╔══
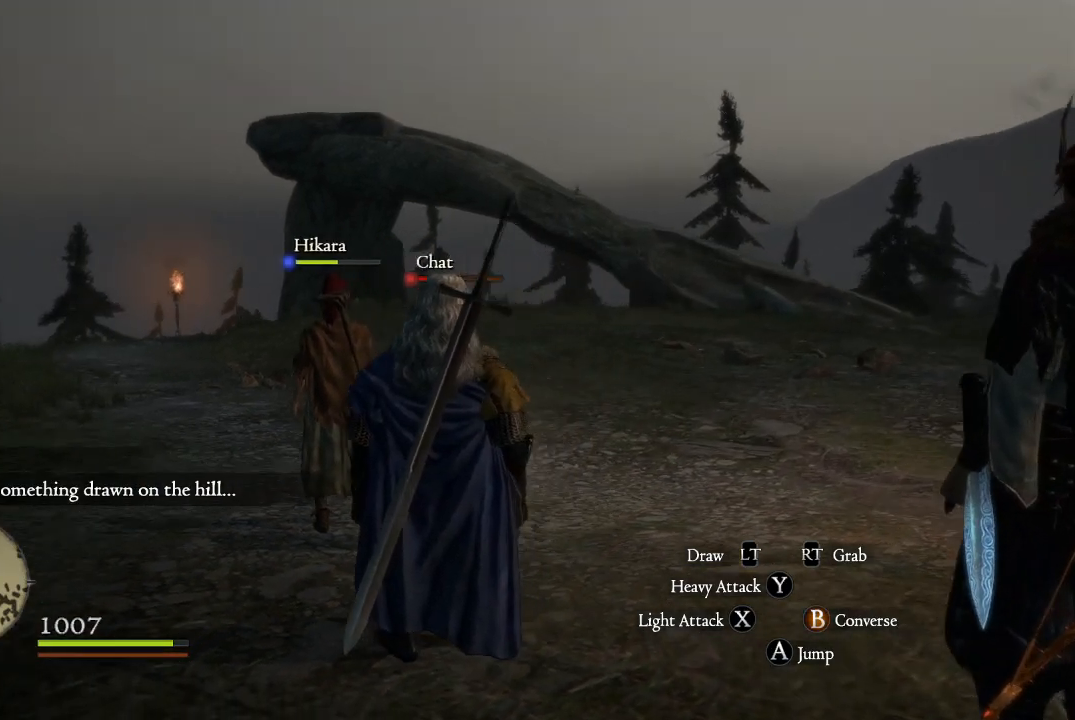
{"buttons": [], "left_stick": "center", "right_stick": "left", "events": []}
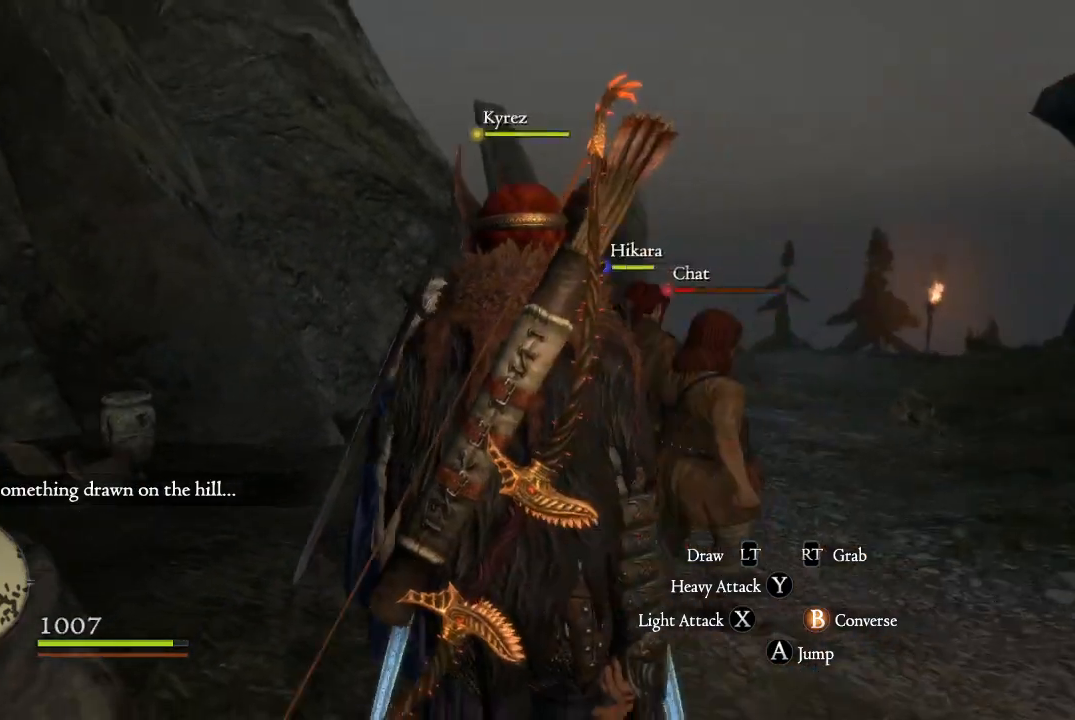
{"buttons": [], "left_stick": "center", "right_stick": "left", "events": []}
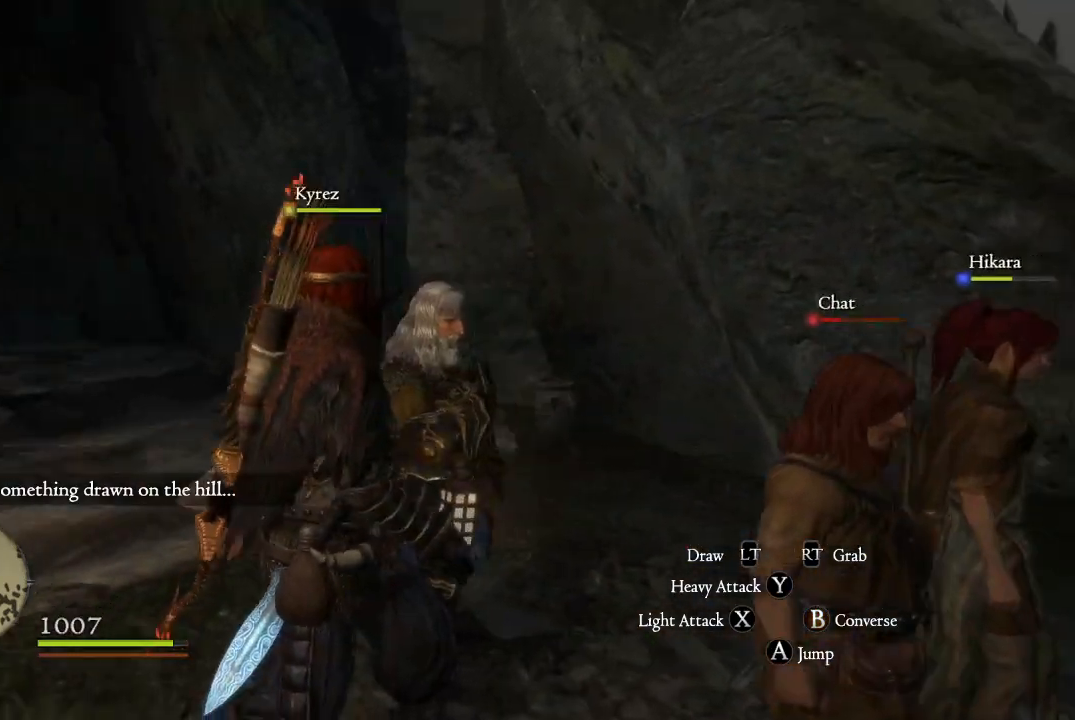
{"buttons": [], "left_stick": "center", "right_stick": "center", "events": [[117, "right_stick", "center"]]}
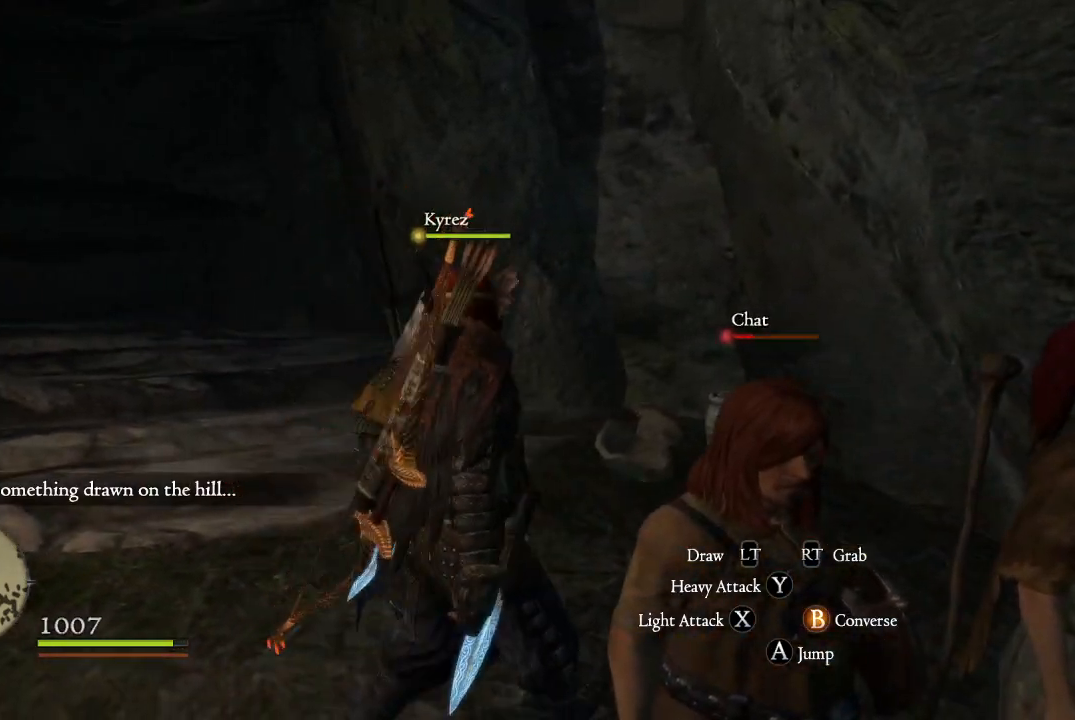
{"buttons": [], "left_stick": "center", "right_stick": "left", "events": [[250, "right_stick", "left"]]}
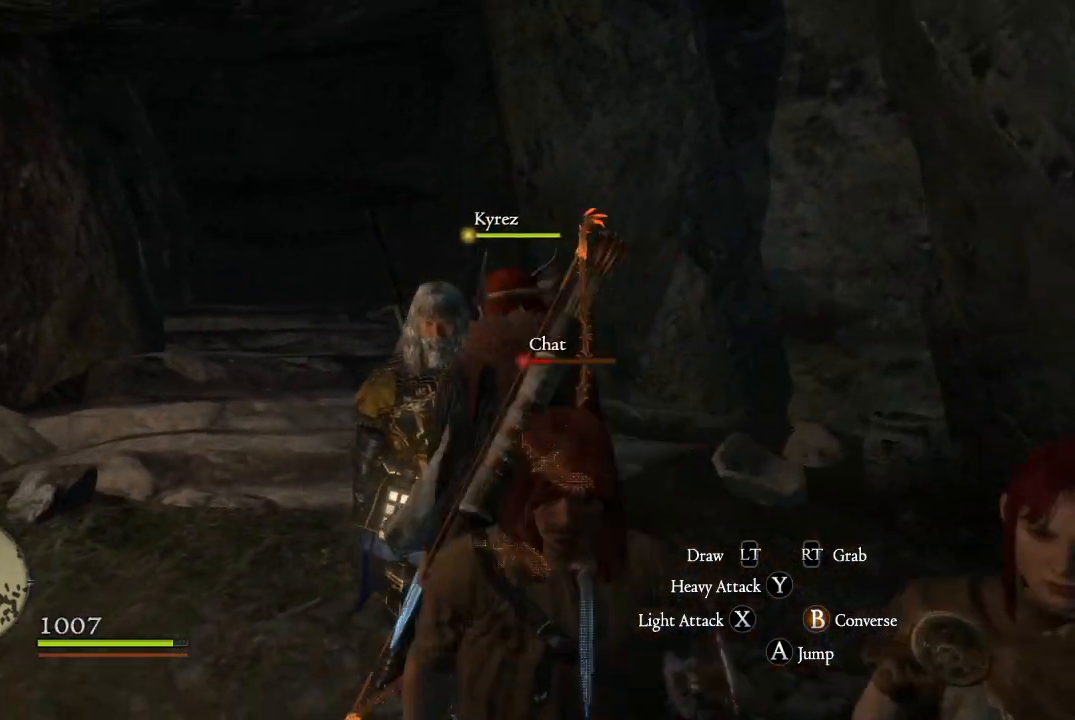
{"buttons": [], "left_stick": "center", "right_stick": "left", "events": []}
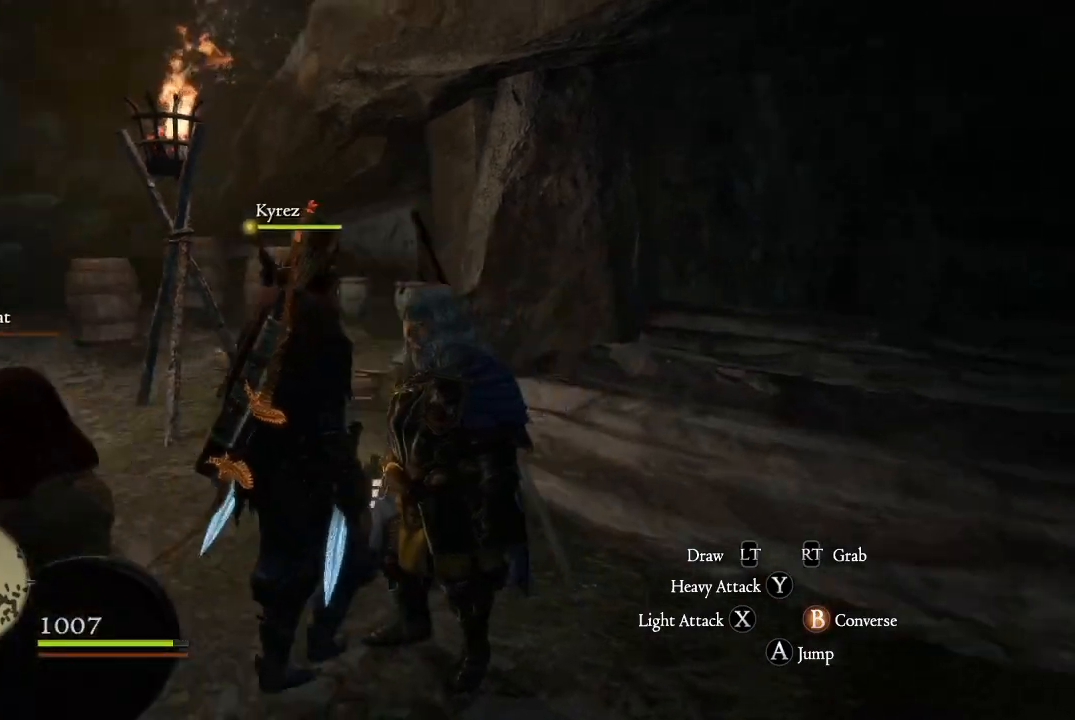
{"buttons": [], "left_stick": "center", "right_stick": "left", "events": []}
╚══
- **TASK INSTRUCTIONS**
Word for word, output the whole listing, but not its pictures.

- **THE COMPLETED TASK**
{"buttons": [], "left_stick": "center", "right_stick": "left", "events": []}
{"buttons": [], "left_stick": "center", "right_stick": "left", "events": []}
{"buttons": [], "left_stick": "center", "right_stick": "center", "events": [[117, "right_stick", "center"]]}
{"buttons": [], "left_stick": "center", "right_stick": "left", "events": [[250, "right_stick", "left"]]}
{"buttons": [], "left_stick": "center", "right_stick": "left", "events": []}
{"buttons": [], "left_stick": "center", "right_stick": "left", "events": []}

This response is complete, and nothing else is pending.